## Zu bearbeitende Aufgabe
Suchen Sie in den folgenden Zeilen jede Zeile heraus, die das Wort „using“ enthält, und geben Sie diese Zeilen unverändert wieder.

## Gegebene Angaben
# # #
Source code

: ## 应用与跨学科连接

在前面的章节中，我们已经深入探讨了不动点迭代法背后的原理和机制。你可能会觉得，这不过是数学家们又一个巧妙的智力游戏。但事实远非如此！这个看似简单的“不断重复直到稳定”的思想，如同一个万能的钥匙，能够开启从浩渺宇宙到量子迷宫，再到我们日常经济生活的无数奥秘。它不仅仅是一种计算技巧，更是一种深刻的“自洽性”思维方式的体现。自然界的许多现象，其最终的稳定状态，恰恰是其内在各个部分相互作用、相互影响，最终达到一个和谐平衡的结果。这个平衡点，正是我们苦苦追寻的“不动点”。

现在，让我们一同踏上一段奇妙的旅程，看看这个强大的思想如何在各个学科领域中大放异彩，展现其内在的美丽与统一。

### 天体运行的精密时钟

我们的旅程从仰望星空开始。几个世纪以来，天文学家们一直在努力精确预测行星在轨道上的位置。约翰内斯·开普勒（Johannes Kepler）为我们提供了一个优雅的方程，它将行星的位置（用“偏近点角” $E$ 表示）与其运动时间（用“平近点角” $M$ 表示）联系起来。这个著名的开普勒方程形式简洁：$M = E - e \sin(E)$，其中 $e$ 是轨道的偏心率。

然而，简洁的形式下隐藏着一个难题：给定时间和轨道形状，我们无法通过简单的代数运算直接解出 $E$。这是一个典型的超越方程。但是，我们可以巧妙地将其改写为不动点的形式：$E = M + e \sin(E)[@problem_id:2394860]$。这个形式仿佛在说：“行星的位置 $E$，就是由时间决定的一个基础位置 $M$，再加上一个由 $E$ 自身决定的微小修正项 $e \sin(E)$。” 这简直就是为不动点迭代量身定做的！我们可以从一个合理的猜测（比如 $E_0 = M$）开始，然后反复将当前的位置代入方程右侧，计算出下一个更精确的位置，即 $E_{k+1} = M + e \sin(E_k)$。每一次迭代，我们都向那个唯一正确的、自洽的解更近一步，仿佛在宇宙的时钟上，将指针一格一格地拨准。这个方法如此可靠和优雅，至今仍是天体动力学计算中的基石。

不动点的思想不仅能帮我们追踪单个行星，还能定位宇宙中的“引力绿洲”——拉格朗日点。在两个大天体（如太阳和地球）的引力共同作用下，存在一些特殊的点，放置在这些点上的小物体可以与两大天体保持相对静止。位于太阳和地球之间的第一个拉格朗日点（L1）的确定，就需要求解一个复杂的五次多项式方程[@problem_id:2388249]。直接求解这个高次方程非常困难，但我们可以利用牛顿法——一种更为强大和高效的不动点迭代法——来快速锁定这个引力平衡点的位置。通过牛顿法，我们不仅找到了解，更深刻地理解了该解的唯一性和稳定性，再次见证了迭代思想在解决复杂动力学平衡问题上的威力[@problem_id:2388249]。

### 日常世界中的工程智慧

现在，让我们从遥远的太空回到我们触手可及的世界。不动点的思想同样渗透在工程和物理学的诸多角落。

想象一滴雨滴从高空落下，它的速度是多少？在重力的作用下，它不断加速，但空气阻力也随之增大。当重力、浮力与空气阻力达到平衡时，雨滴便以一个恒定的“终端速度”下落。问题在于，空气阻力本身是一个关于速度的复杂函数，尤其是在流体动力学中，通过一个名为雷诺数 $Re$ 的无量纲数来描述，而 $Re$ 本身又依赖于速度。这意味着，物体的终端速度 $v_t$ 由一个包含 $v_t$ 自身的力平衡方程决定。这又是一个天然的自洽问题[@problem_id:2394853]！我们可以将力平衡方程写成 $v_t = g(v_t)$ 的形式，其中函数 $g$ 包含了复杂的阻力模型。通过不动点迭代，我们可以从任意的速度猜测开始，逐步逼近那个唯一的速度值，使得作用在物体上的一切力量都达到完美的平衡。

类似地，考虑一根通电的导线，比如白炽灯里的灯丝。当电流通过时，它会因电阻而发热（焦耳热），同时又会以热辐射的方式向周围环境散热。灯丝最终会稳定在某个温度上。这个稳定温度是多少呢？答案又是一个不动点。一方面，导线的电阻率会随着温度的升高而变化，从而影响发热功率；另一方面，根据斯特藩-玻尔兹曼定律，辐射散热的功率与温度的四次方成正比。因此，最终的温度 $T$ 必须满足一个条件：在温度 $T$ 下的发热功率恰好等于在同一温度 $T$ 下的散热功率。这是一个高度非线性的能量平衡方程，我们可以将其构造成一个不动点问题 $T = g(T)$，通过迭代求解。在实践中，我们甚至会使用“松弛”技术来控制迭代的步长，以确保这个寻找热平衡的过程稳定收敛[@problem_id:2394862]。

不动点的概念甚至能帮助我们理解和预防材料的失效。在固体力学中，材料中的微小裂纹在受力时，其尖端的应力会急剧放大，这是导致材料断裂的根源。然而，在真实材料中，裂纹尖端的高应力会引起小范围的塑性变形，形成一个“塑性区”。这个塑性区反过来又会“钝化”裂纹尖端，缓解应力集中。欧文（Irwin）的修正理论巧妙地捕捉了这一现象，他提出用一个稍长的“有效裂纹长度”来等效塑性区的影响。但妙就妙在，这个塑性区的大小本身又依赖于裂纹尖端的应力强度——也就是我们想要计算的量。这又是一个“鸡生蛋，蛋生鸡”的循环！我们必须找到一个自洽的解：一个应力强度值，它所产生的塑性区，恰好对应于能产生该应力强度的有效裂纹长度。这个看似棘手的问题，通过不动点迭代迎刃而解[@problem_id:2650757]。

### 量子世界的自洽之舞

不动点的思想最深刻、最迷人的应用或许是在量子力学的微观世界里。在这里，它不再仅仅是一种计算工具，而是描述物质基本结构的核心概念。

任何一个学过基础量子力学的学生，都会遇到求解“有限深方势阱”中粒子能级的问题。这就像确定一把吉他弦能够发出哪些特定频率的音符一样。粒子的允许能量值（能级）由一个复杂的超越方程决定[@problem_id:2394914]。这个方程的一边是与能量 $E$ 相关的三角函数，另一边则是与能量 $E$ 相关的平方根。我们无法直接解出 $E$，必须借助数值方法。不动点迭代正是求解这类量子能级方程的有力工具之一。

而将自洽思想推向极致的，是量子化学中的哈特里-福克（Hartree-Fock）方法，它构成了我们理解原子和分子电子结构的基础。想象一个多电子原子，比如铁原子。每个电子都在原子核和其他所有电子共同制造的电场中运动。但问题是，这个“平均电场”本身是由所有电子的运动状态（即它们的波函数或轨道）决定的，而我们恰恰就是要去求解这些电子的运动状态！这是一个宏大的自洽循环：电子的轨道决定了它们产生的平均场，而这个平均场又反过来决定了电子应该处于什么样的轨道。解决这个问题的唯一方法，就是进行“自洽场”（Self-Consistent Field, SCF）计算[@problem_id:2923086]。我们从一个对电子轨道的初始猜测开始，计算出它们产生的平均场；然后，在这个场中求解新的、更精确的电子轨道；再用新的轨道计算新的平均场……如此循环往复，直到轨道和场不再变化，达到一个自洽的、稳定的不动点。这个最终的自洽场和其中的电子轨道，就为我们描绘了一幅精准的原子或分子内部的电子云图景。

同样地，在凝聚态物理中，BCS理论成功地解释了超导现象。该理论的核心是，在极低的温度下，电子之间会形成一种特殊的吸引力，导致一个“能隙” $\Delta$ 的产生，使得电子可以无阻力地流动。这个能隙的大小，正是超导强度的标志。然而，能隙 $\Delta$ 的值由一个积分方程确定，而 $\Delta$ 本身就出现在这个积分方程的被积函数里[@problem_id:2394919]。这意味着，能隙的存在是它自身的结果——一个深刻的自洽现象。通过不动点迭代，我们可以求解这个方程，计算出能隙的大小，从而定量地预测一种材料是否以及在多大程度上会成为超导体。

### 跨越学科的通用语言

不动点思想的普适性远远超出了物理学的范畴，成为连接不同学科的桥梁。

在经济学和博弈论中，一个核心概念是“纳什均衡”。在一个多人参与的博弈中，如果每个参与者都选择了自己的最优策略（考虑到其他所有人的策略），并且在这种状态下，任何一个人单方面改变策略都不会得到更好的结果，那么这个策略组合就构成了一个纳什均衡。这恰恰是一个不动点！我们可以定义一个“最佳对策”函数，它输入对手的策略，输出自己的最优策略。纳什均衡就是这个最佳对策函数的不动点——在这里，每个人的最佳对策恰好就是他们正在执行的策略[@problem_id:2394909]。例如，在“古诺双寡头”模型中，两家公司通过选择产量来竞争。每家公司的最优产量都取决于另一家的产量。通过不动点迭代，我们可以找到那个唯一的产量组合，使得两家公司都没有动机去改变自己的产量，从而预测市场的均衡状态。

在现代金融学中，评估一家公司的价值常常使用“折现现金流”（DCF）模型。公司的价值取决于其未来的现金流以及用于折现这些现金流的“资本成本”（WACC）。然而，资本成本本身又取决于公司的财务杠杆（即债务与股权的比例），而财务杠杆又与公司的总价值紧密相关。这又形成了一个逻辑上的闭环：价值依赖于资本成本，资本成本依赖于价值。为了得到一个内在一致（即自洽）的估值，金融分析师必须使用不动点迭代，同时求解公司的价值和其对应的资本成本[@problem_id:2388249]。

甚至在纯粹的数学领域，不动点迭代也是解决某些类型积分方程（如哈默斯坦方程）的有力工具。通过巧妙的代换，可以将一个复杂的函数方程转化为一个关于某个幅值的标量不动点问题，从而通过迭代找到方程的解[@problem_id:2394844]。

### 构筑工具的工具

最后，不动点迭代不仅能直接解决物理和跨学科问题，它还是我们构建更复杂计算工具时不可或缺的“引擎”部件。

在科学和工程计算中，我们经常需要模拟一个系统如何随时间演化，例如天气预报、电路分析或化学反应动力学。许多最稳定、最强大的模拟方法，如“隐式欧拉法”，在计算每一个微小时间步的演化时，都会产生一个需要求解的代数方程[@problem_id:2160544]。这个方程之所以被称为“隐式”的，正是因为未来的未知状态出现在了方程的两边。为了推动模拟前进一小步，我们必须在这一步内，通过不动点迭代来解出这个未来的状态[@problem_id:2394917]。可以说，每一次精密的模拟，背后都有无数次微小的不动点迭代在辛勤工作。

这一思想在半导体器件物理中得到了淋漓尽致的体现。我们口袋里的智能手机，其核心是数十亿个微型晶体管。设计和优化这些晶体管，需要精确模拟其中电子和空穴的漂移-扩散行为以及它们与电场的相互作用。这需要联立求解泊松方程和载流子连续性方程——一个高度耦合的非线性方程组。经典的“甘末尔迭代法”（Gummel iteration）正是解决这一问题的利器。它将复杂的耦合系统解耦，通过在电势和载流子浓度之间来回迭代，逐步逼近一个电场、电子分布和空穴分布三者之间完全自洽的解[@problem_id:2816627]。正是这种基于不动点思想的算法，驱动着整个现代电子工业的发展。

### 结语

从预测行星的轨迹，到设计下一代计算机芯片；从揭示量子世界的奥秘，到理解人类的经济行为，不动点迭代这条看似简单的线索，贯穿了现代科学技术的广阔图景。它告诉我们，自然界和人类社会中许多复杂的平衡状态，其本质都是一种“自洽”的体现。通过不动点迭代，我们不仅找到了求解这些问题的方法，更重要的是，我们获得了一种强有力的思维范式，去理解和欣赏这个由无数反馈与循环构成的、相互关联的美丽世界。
# # #
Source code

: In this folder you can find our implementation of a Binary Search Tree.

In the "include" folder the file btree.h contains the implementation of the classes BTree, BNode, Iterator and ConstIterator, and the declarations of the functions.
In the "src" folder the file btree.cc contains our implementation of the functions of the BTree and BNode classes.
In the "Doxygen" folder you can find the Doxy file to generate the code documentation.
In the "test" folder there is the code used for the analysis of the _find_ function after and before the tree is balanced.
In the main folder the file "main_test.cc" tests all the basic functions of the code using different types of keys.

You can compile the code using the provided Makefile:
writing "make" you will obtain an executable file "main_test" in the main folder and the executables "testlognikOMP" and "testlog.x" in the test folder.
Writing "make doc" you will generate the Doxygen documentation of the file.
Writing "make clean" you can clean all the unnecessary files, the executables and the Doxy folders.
# # #
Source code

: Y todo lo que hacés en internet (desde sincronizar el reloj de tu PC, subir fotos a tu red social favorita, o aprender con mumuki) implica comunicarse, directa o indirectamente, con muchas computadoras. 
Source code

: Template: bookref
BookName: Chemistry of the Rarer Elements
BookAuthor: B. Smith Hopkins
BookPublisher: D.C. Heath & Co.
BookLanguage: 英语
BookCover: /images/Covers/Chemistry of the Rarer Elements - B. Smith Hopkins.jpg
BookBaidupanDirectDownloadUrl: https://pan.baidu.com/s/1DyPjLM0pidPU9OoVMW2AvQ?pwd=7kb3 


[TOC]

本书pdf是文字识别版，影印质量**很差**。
# # #
## Antwort
In the main folder the file "main_test.cc" tests all the basic functions of the code using different types of keys.
You can compile the code using the provided Makefile:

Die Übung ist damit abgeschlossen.